España-Chipre a las 20:45 en La 1. Puro fútbol, según Marca. Esto sí es fútbol for the fans, y no un Real Madrid-Bayern, o un Liverpool-Milan, ¿a quién puede interesarle un choque europeo del más alto nivel pudiendo disfrutar un martes crepuscular de un España-Chipre? Es que algunos no tenemos criterio.

Y además podemos admirar al enésimo niño prodigio. El de esta campaña es Lamine Yamal, lo conoceréis por haber jugado bien en la élite un puñado de partidos contables con los dedos de una mano. ¿Qué más méritos se necesitan? Ninguno. Perdón, hay una condición: ser del Barça.

El sistema funciona así: un jugador del FC Barcelona —el club que propició la corrupción sistémica arbitral concluida por el juez Aguirre, para los despistados que no lo ubiquen— debuta de manera precoz en el primero equipo, realiza dos o tres buenas actuaciones, las portadas se refieren a él como el nuevo Messi, el nuevo Ronaldinho, etc. Se da la casualidad de que esos jugadores suelen estar representados bien por agentes cercanos al club, bien próximos al seleccionador de turno. El niño prodigio debuta, juega unos buenos encuentros y como consecuencia aumenta su caché y su valor de mercado, de lo que se benefician jugador, representante y club de cara a una futura venta. Pasado un tiempo, el nuevo Messi-Balón de Oro-Superstar acaba llenando su casa de cojines con sus iniciales y jugando en la MLS o emigrando a clubes potentísimos como el Brighton. Pero mientras tanto los implicados han obtenido el beneficio buscado.

Muchos dirán, pero es que el Barça, gracias a La Masía, se nutre de canteranos, a diferencia del Madrid, y eso tiene su reflejo en la selección. Hay dos tipos de canteranos, los canteranos bengala, que prenden rápido, debutan de manera fulgurante y al cabo de un breve lapso de tiempo se apagan; y los canteranos antorcha, que de entrada lucen menos, pero poco a poco su llama se hace más grande y alumbran, y a menudo deslumbran, durante años en sus clubes. Decidnos algún canterano, aparte de Sergi Roberto, que haya perdurado hasta la madurez (con protagonismo) en la actual plantilla del Barça.

Portada Mundo Deportivo Portada Sport

La prensa cataculé no viene muy diferente a Marca (¡oh, sorpresa!). Sport titula «¡No pares Lamine!». ¿Falta la coma del vocativo o se encuentra opacada por el cogote del niño prodigio? La experiencia nos hace inclinarnos por la primera opción.
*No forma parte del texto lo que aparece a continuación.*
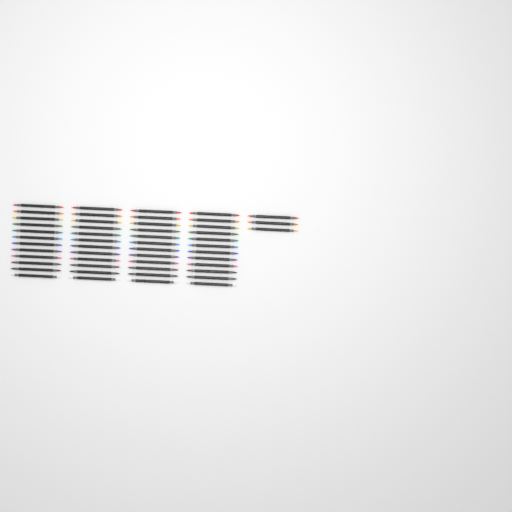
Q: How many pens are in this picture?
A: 51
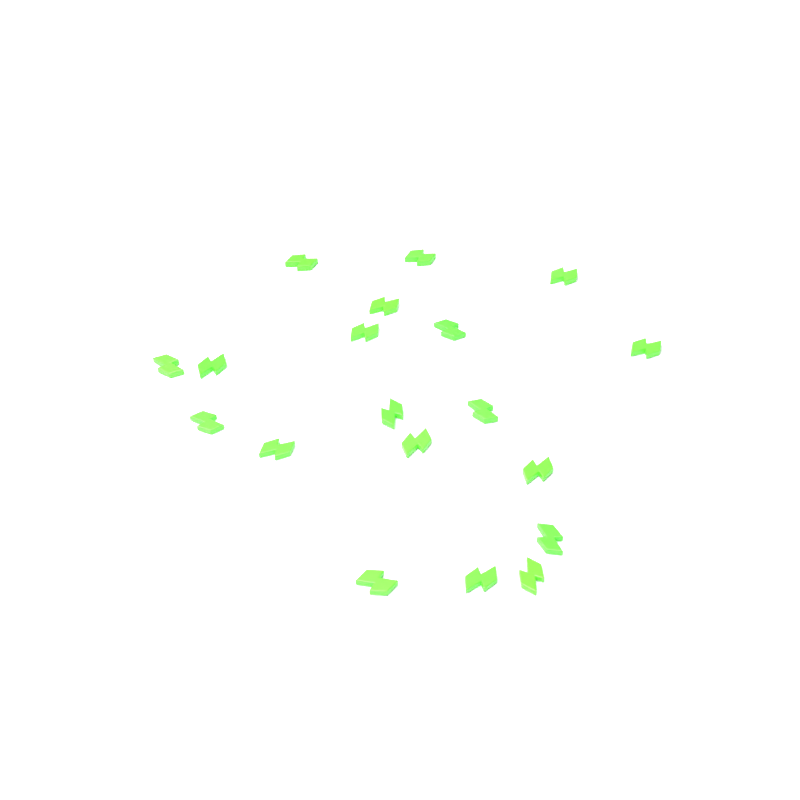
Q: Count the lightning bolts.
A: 19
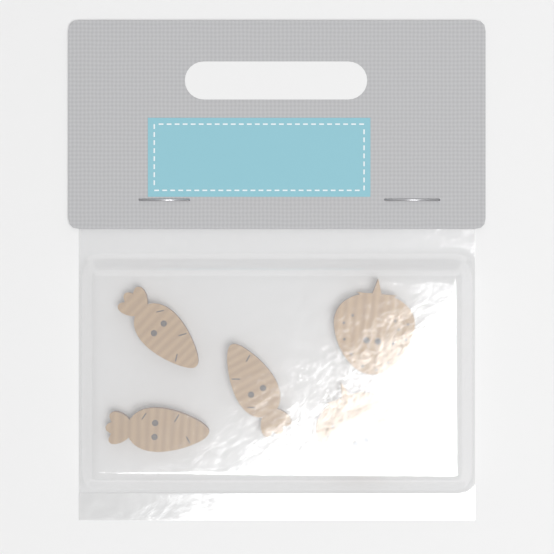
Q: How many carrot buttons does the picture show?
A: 3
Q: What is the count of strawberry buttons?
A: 2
Se da otra de estas curiosidades propias de los culés. Sport dice que ahora el Barça quiere blindar a Frenkie de Jong. ¿Recordáis cuando utilizaban estos mismos tentáculos mediáticos para hacerle mobbing y que se fuera?
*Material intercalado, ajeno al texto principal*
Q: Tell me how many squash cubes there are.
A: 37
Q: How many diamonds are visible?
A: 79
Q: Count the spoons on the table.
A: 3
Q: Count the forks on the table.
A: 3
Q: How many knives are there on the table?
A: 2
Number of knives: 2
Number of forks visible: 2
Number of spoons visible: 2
En las alturas del diario que cobija a Iván San Antonio, otro personaje de catadura moral similar al perseguidor de familiares de árbitros, Rubiales, insiste en que «el beso a Jenni fue como el que le puedo dar a mis hijas». A uno se le revuelven las tripas, más aún si tiene hijas. Pero en este caso se cumple una vez más la directriz periodística de «corrupción no, gracias»: el beso lo tratamos, pero las corruptelas acumuladas durante años, no.
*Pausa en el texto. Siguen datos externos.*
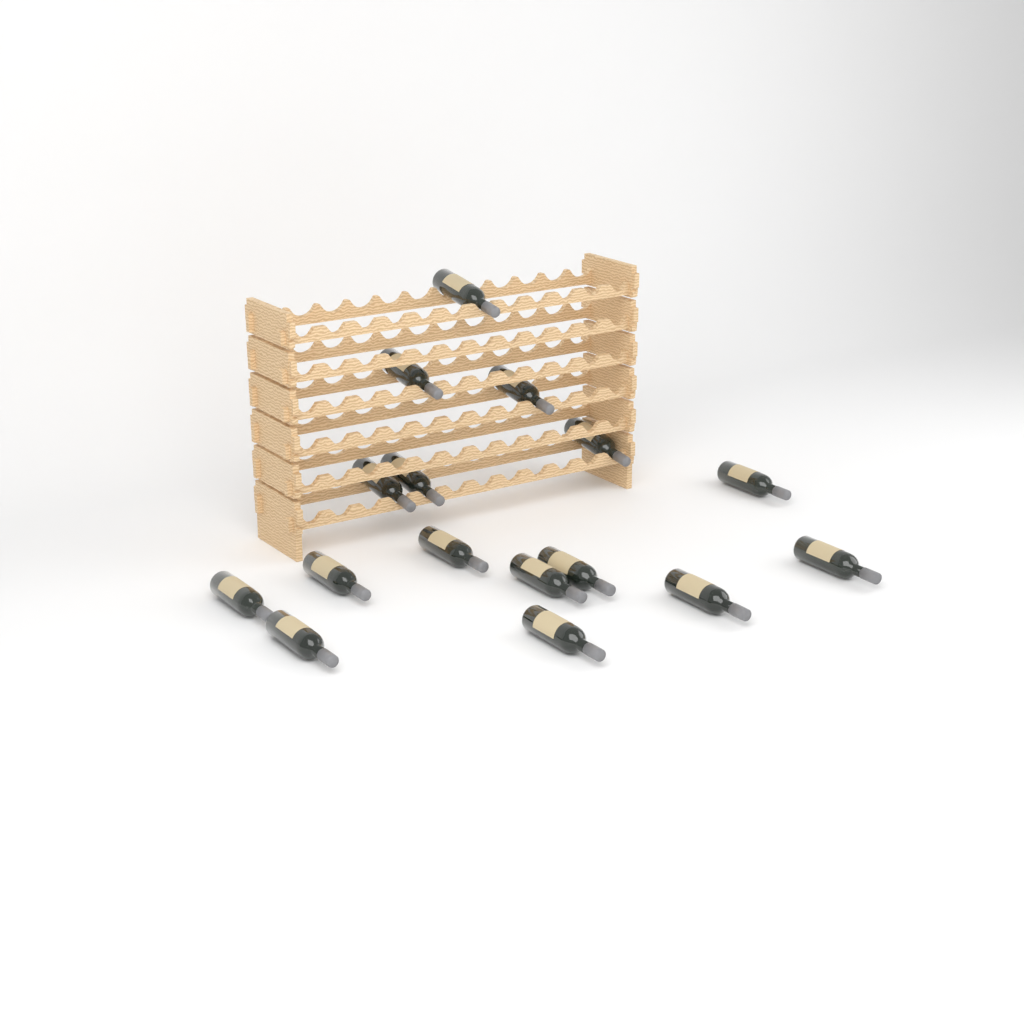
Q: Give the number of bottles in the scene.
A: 16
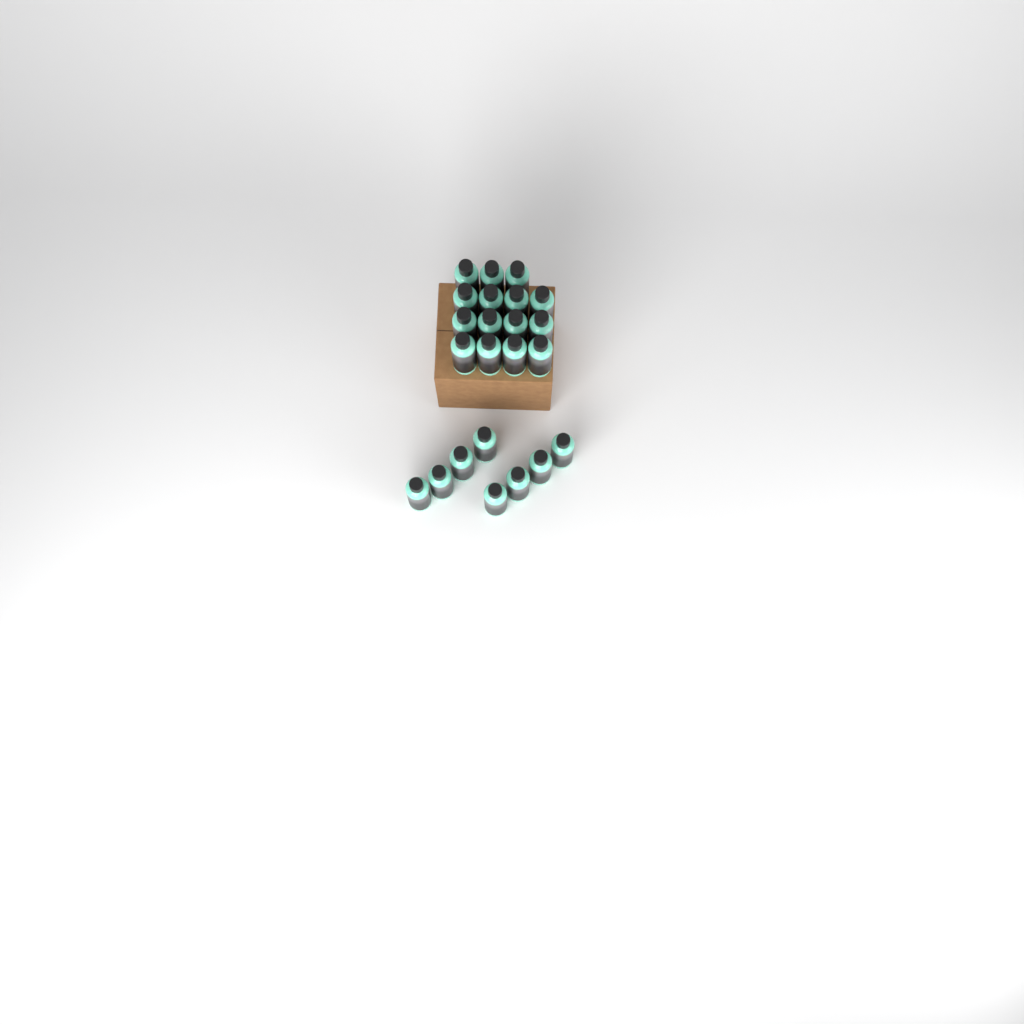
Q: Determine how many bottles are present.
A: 23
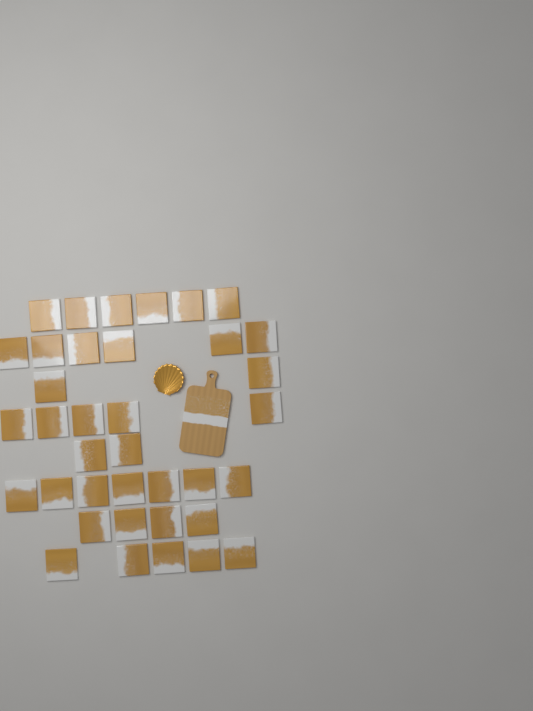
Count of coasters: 37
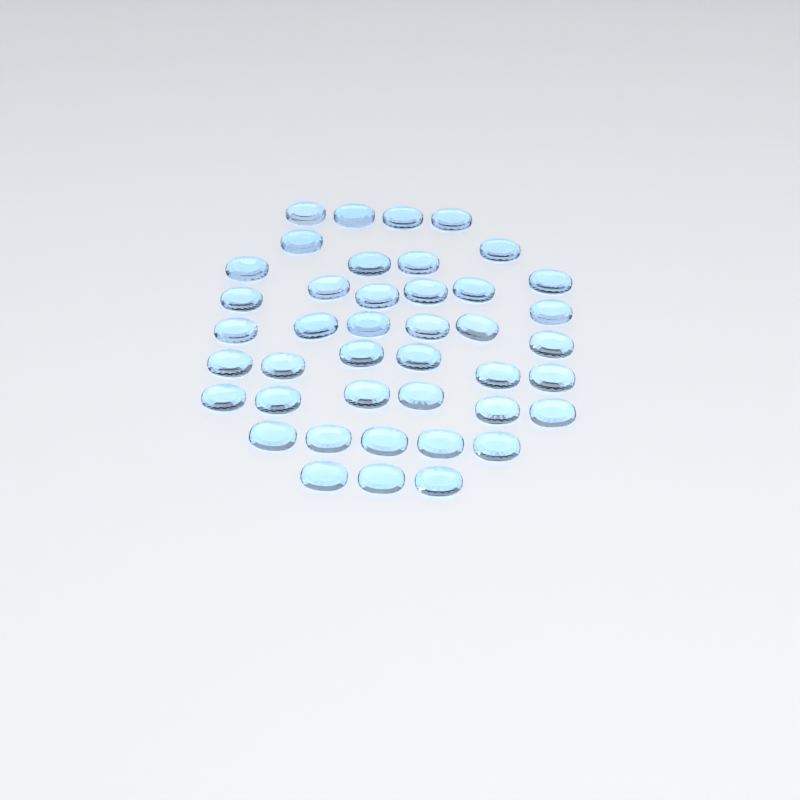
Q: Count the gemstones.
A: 42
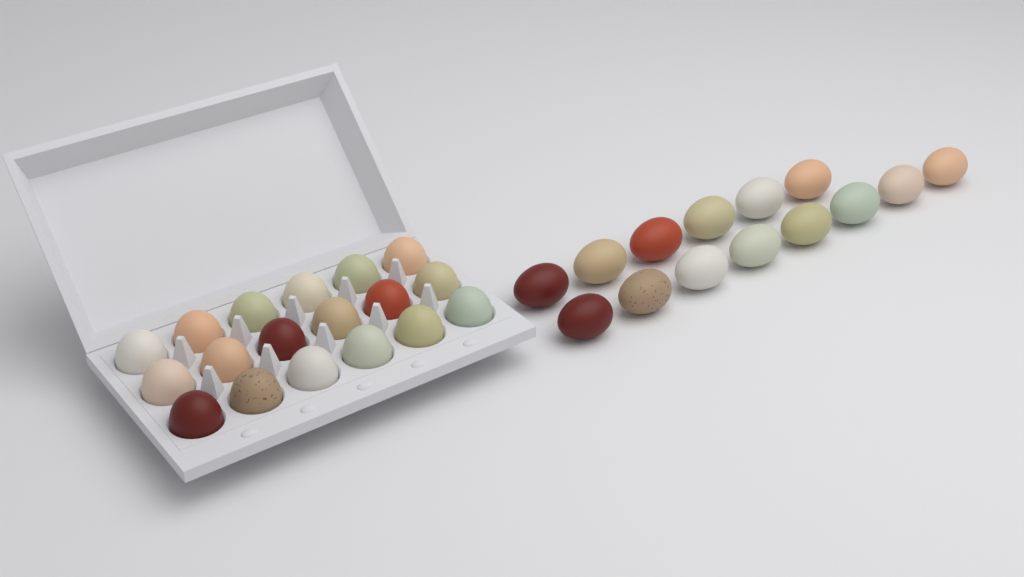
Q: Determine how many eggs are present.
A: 32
Corrupción no, gracias, hay que dejarlos crecer (a los corruptos), como cantaba aquel anuncio de los pezqueñines. Y algunos de esos corruptos han crecido tanto que no caben en la pecera.

¿Que el juez Aguirre concluye corrupción sistémica arbitral para favorecer al Barça por primera vez en la historia del deporte en España? Lo ignoramos en las portadas.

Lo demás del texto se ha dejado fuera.